News
Foundation manager moved from solitary cell, still locked up
Sunday 5 June 2016
Nazanin Zaghari-Ratcliffe (photo) of the Thomson Reuters Foundation, detained without charge in Iran, has been moved from solitary confinement to a common cell.
She was arrested by members of Iran’s Revolutionary Guard at Tehran’s Imam Khomeini airport in early April during a visit to her Iranian parents. She had been about to board a flight home to the UK with her two-year-old daughter Gabriella.
She was held in an unknown location in the southern province of Kerman. Her daughter, who is British and does not have Iranian nationality, has been placed in the care of Zaghari-Ratcliffe’s family in Iran and her passport confiscated.

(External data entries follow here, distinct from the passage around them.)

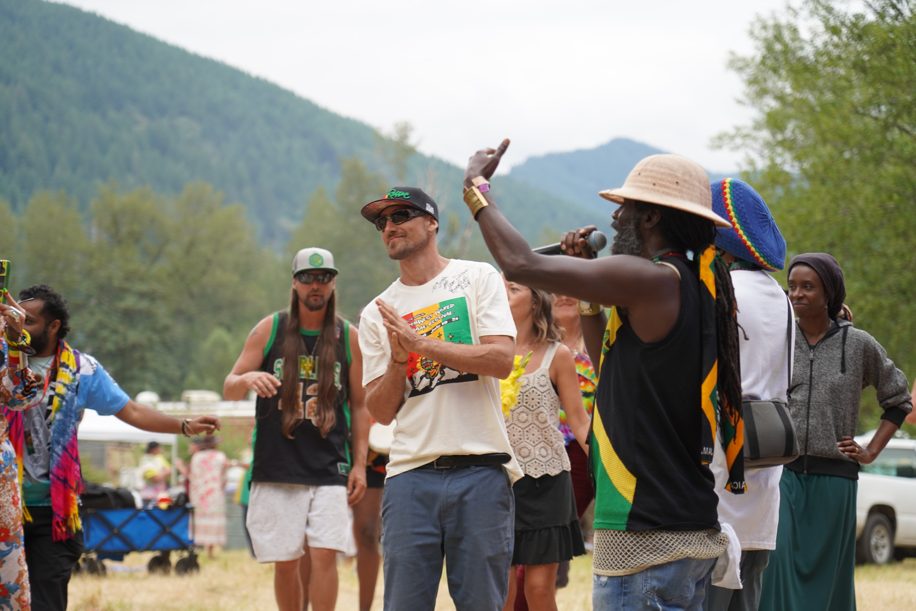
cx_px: 458
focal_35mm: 105
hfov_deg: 19.5
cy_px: 306
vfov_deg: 13.0
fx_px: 2671
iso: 250
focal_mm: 105
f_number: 4
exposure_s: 1/160
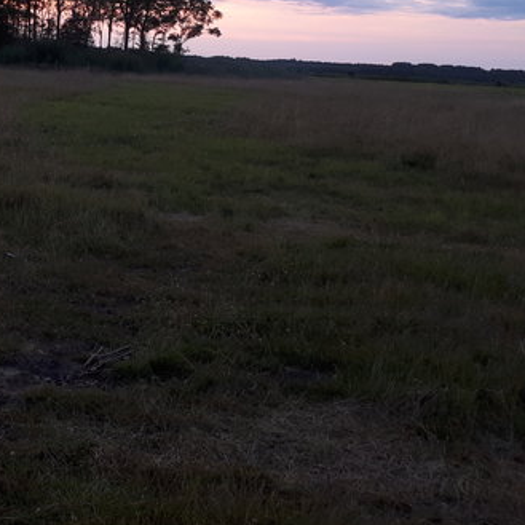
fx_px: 995
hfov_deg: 28.7
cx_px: 80
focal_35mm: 58
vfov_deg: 28.5
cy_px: 64
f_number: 1.9
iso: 50
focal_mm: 3.6
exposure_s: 1/100
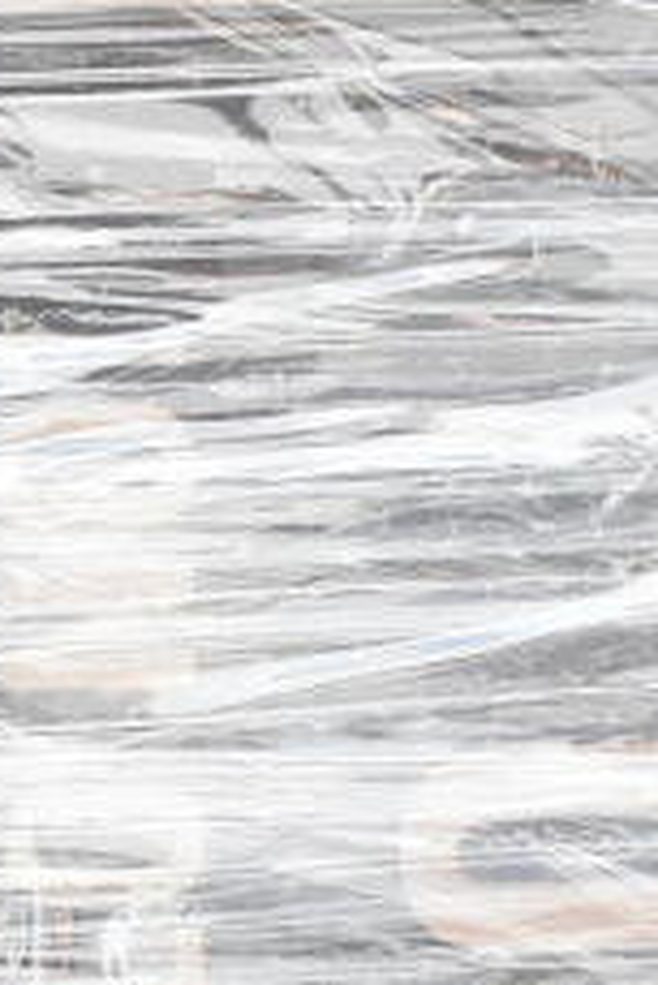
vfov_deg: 16.2
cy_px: 469
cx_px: -60
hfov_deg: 10.8
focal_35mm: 126
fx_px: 3449
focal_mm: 21
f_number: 10
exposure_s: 1/400
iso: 1600
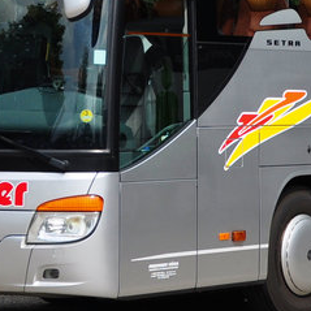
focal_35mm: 205
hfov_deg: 8.5
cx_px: 108
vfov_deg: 8.4
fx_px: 2084
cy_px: -63
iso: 200
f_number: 4.2
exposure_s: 1/1250
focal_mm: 32
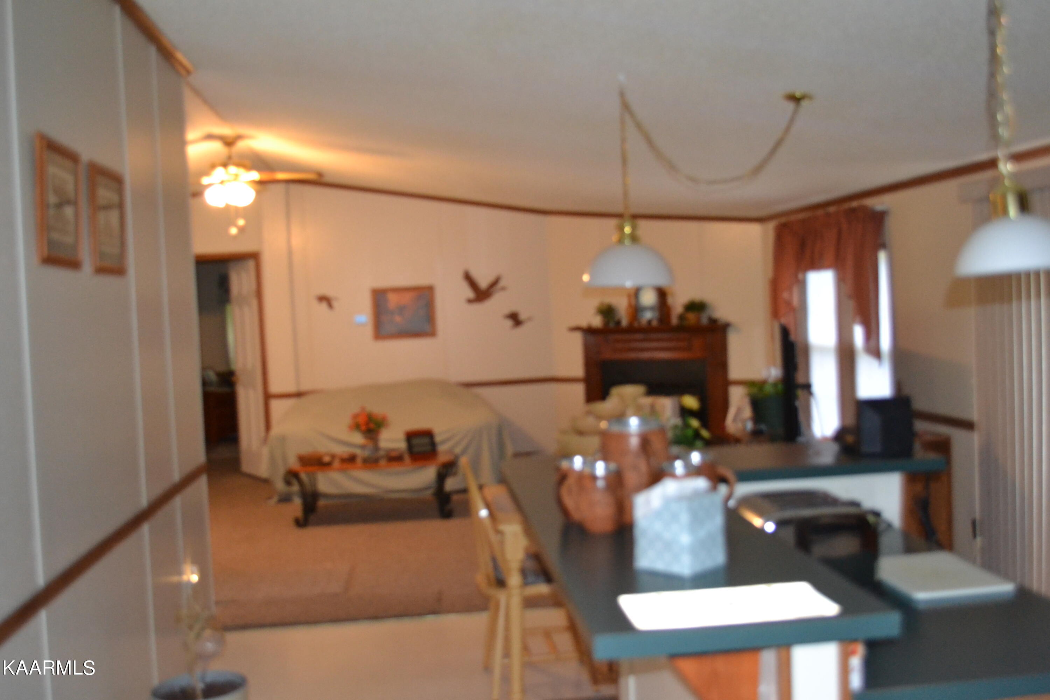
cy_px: 350
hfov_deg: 53.1
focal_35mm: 36
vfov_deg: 36.9
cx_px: 525
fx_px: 1050
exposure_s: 1/60
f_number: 4
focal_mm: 24
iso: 2200
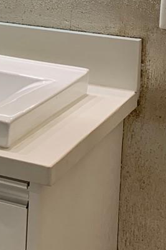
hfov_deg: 11.0
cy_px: -41
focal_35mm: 108
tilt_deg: -3.5
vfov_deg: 18.1
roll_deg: -1.2
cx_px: -208
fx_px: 748
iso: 80
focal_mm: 4.25
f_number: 1.8
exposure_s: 1/60
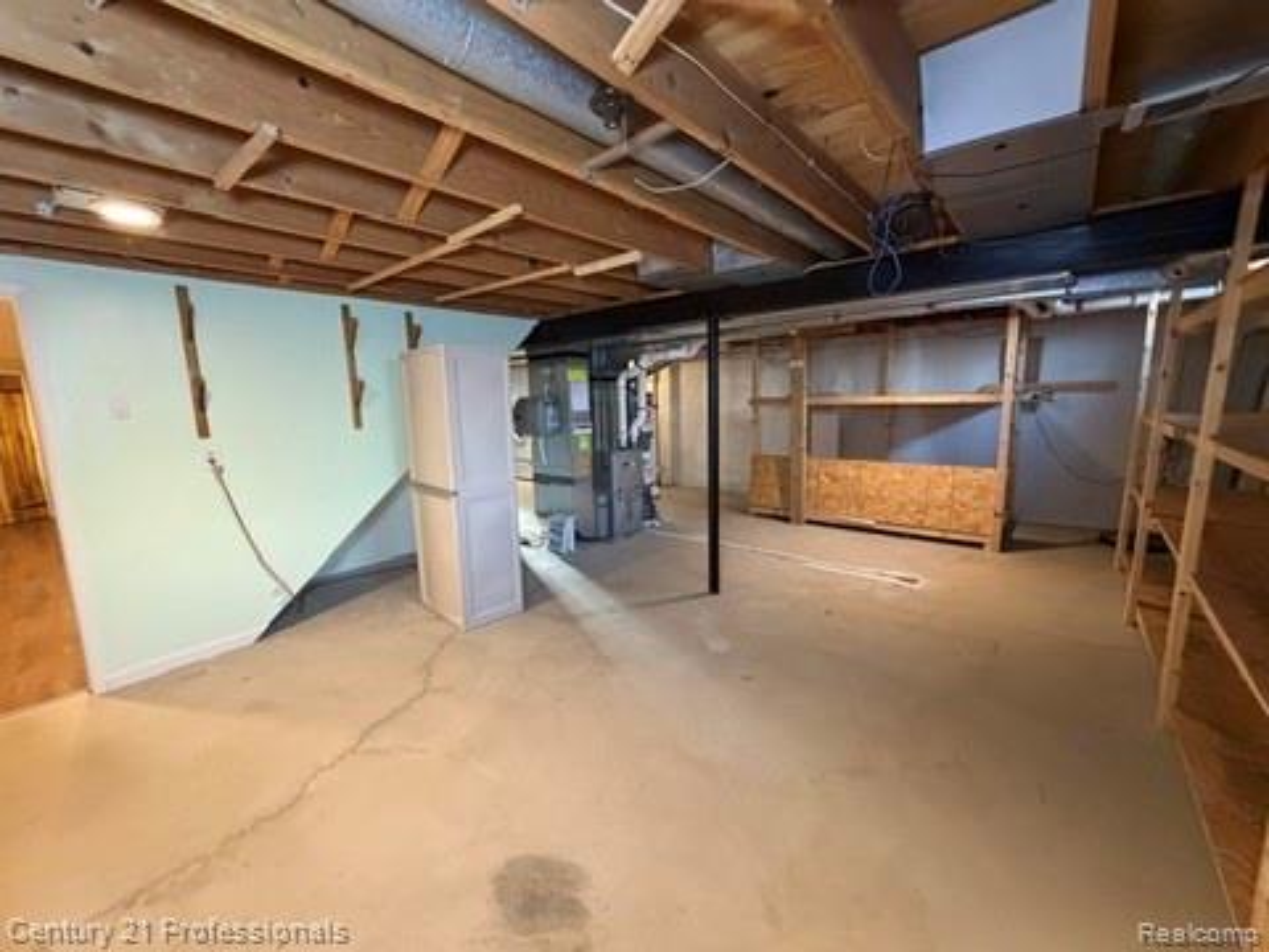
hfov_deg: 102.1
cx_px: 634
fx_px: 513
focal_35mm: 14
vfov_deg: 85.7
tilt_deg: -8.6
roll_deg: +1.6
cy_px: 476
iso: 640
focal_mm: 2.22
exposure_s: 1/60
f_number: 2.2
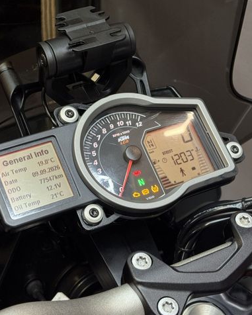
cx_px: 105
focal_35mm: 63
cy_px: 158
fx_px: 587
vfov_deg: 30.0
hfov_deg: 24.2
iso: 80
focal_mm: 6.76
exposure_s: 1/50
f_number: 1.78
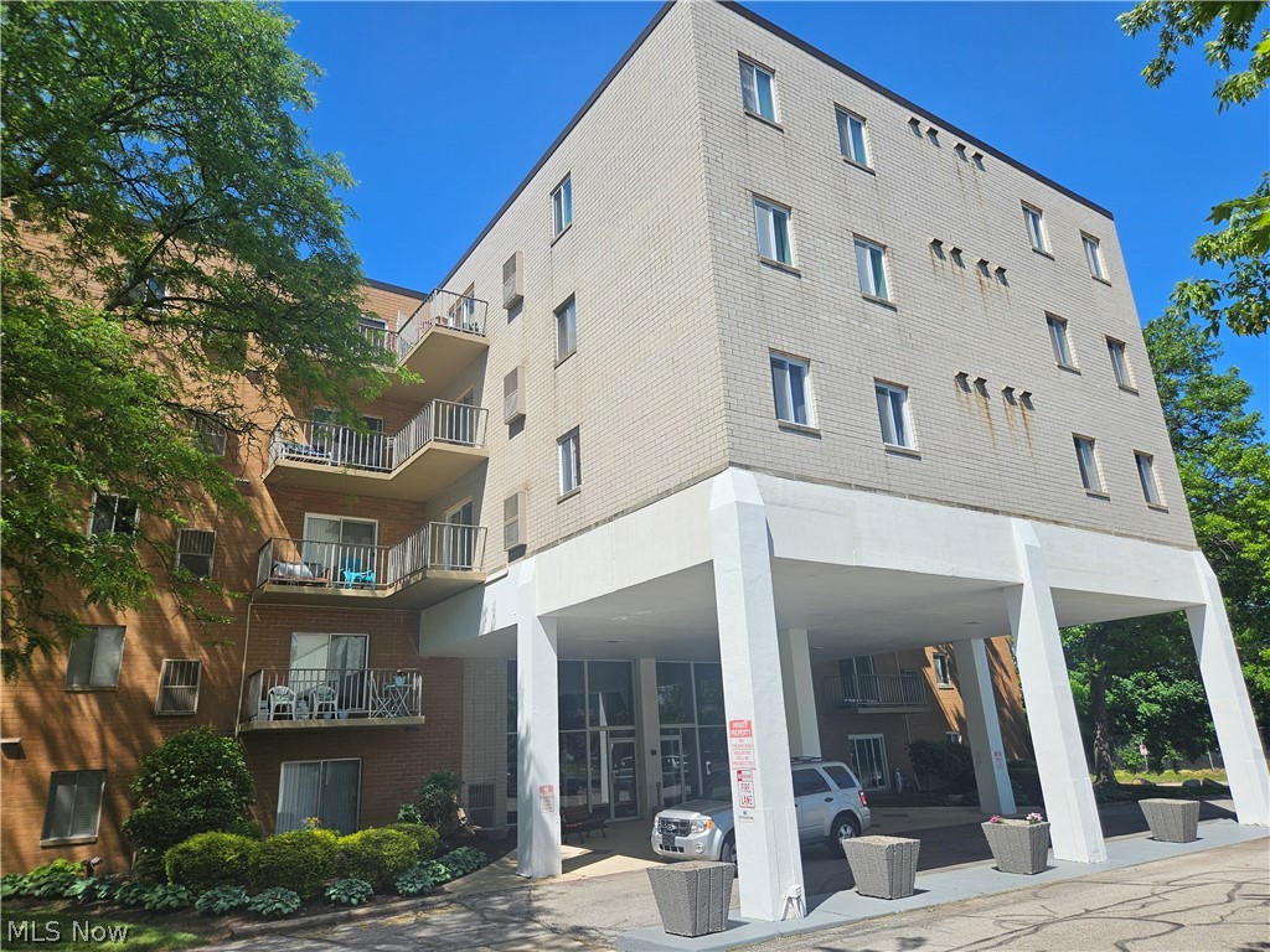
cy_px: 476
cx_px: 635
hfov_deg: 73.9
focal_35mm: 23
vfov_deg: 58.9
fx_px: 844
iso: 25
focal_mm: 5.4
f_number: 1.8
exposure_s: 1/1957
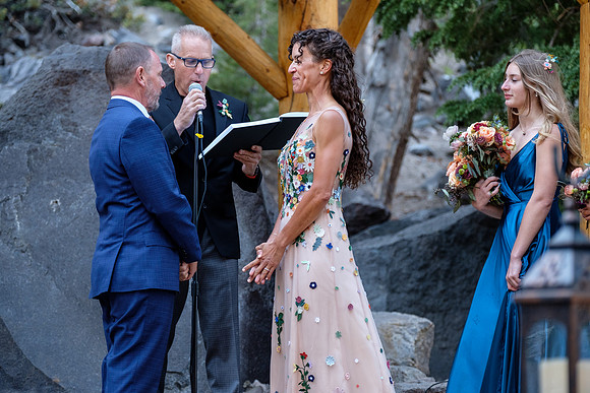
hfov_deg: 15.6
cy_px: 196
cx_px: 295
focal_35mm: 131
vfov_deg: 10.5
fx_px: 2147
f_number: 3.2
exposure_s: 1/110
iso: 640
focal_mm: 87.1
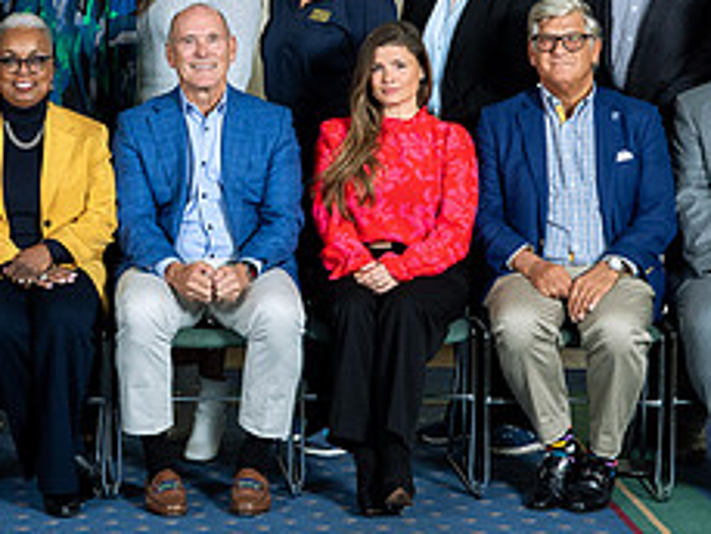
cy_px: 117
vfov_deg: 9.0
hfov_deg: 11.9
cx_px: -12
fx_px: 3370
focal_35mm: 164
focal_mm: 55
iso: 640
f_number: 6.3
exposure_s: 1/160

Zaghari-Ratcliffe is a London-based Foundation project coordinator in charge of grants applications and training. She was born in Tehran in 1978 and moved in 2007 to the UK, where she met Richard Ratcliffe while studying. They married in 2009, and five years later Gabriella was born in London.
The family has been told that her arrest is connected to a matter of national security.
Her husband is campaigning for signatures to a petition to be submitted to British prime minister David Cameron calling on him to use his power and intervene. Thus far, it has been signed by nearly three-quarters of a million people.
“In Iran it has all gone quiet - there have been a number of religious feast days,” Ratcliffe wrote in his latest message about the situation. “The authorities have said nothing more to the family since their visit. They have never said anything to me anyway…
“In this silence there is a lot of waiting. In Iran there is a tradition of claiming your rights largely through enduring, going every day to the government office or prison and waiting silently - whether for one’s right to a family visit, for one’s confiscated papers to be returned (or at least be told where to wait), for the discretionary telephone call, or charges, or discretionary release on a religious feast day…
“The Revolutionary Guard does not justify its actions in part because it can’t. It is a strange fantasy where a mother and baby on a family visit are a security threat. Half an hour’s questioning would have revealed that Nazanin does not work on Iran and was not planning to. Her and Gabriella’s treatment cannot be justified under Iranian, international or even Islamic law.”
The Thomson Reuters Foundation has no dealings with Iran and does not operate in the country.
Reuters has not had a bureau in Iran since 2012 when all staff there had their press accreditation suspended because of a mistake in a story about women’s martial arts training.